Your first stop is your local dollar/99 cent store. The random brand “neosporin” that costs one dollar works just as well as the four dollar name brand. They usually have a wealth of random first aid supplies, but they rotate and you may not be able to find it the next time. My second favorite locale is our Big Lots. For those of you who don’t have one, it’s a closeout store, where retailers send their season’s ends. They have really good deals, many under a dollar. Their selection is also never the same twice.

When all else fails, you can still go to a grocery or drug store. Look for sales, and utilize rewards to maximize your dollar.

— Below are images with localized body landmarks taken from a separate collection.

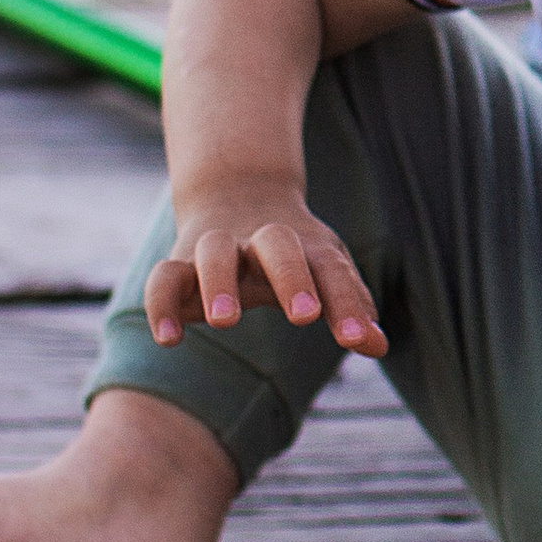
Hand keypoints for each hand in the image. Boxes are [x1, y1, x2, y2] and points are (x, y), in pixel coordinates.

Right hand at [146, 187, 386, 355]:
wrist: (237, 194)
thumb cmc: (295, 251)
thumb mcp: (326, 270)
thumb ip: (351, 306)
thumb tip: (379, 347)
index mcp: (308, 245)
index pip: (332, 270)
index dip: (347, 304)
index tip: (359, 340)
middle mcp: (263, 240)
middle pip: (278, 246)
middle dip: (291, 277)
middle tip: (305, 318)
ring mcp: (218, 247)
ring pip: (215, 251)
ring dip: (219, 282)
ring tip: (227, 322)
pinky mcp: (180, 263)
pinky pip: (163, 278)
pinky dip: (161, 305)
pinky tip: (169, 340)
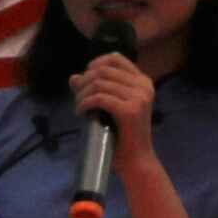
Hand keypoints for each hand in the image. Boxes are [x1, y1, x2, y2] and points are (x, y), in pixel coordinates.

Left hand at [70, 52, 162, 170]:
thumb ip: (95, 90)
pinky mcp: (130, 110)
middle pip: (103, 70)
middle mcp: (144, 86)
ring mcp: (139, 98)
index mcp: (143, 82)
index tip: (85, 79)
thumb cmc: (123, 134)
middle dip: (84, 82)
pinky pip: (99, 98)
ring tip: (79, 107)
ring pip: (99, 84)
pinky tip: (81, 112)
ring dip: (82, 94)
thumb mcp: (110, 107)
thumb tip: (73, 77)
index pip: (116, 58)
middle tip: (78, 98)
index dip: (95, 64)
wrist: (136, 159)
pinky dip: (85, 103)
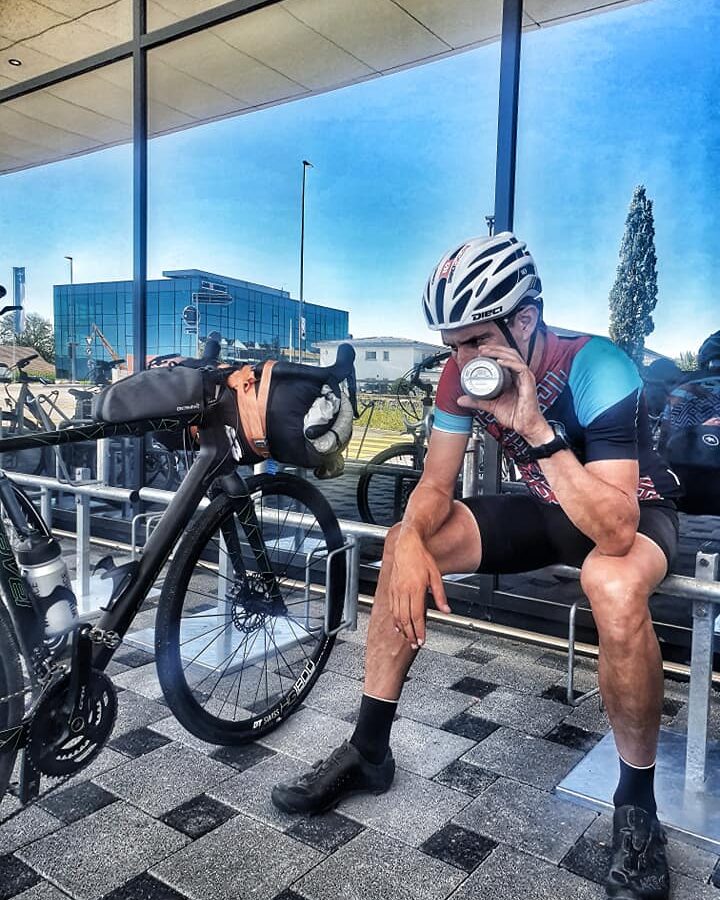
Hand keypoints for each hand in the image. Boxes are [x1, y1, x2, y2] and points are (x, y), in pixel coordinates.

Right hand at [389, 529, 450, 647]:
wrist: (406, 545)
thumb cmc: (421, 558)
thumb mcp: (436, 576)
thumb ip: (440, 596)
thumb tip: (446, 610)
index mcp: (415, 589)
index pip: (417, 616)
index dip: (419, 630)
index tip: (422, 640)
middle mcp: (403, 591)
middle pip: (406, 619)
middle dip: (410, 634)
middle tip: (415, 644)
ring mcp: (396, 590)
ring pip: (397, 615)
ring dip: (402, 629)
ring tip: (408, 638)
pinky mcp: (391, 588)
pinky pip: (392, 608)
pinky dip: (395, 619)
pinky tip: (398, 625)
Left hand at [456, 343, 549, 442]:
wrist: (526, 426)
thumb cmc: (515, 416)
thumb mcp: (491, 406)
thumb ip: (477, 401)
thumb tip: (461, 400)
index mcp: (514, 378)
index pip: (505, 358)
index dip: (493, 353)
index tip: (480, 353)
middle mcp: (521, 375)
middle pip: (509, 354)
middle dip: (495, 349)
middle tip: (481, 350)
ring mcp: (526, 378)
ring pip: (514, 357)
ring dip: (500, 352)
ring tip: (487, 353)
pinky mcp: (529, 383)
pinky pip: (520, 368)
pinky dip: (510, 363)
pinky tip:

If you’re careful with you dollars you should be able to purchase a complex first aid kit for under $50, far better than the limited kits, and far less expensive than the”complete” kits.

One last tip, I look for coupons on first aid supplies, and purchased two mini-first aid kits, like the ones I recommend for your individual kits, for $1.50 each.

Your safety is worth your dollars, but don’t spend what you don’t have to.

{ 1 comment… add one }

  • Jules @ Lovely Las Vegas December 16, 2009, 5:42 am

    Great list! Also, important to remember to check the expiration dates of the medications/creams when buying them and then on occasion to make sure you have current, non-expired medications handy when you really need them.